● Work instruction 1
In the DNA extraction section, why was RNase added to the manufacturer's protocol?
● Work instruction 2
List every country the DNA extraction section refers to, whether by name or by an adjective.

═══ Text segment ═══

DNA extraction and variant calling 
We obtained tissue samples and phenotypic data of Costa Rican and Panamanian populations from natural history museums and from wild-caught individuals to study the genetic and morphological variation between subspecies of S. corvina from allopatric sites and across contact zones. Tissue samples from natural history collections were stored in ethanol or frozen, while blood samples were collected in the field from birds caught with mist nets, extracting blood from the brachial vein. Procedures to work with wild animals in the field were reviewed and approved by the University of Miami Institutional Animal Care and Use Committee (IACUC, Permit number: 19-128-LF). We extracted genomic DNA from 257 individuals (Table S1), using Qiagen’s DNeasy Blood and Tissue Extraction Kit (Qiagen, Hilden, Germany). We followed the manufacturer’s protocol with the optional addition of 4 ul of RNase to remove potential RNA contaminants.

═══ Dataset ═══

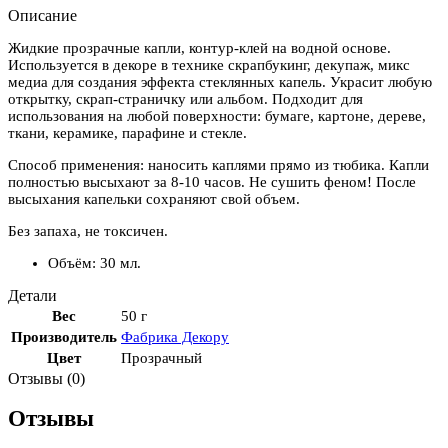
Описание
Жидкие прозрачные капли, контур-клей на водной основе.
Используется в декоре в технике скрапбукинг, декупаж, микс
медиа для создания эффекта стеклянных капель. Украсит любую
открытку, скрап-страничку или альбом. Подходит для
использования на любой поверхности: бумаге, картоне, дереве,
ткани, керамике, парафине и стекле.
Способ применения: наносить каплями прямо из тюбика. Капли
полностью высыхают за 8-10 часов. Не сушить феном! После
высыхания капельки сохраняют свой объем.
Без запаха, не токсичен.
Объём: 30 мл.
Детали
Вес
50 г
Производитель
Фабрика Декору
Цвет
Прозрачный
Отзывы (0)
Отзывы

═══

● Solution 1
4 ul of RNase was added to remove potential RNA contaminants.

● Solution 2
- Costa Rica
- Panama
- Germany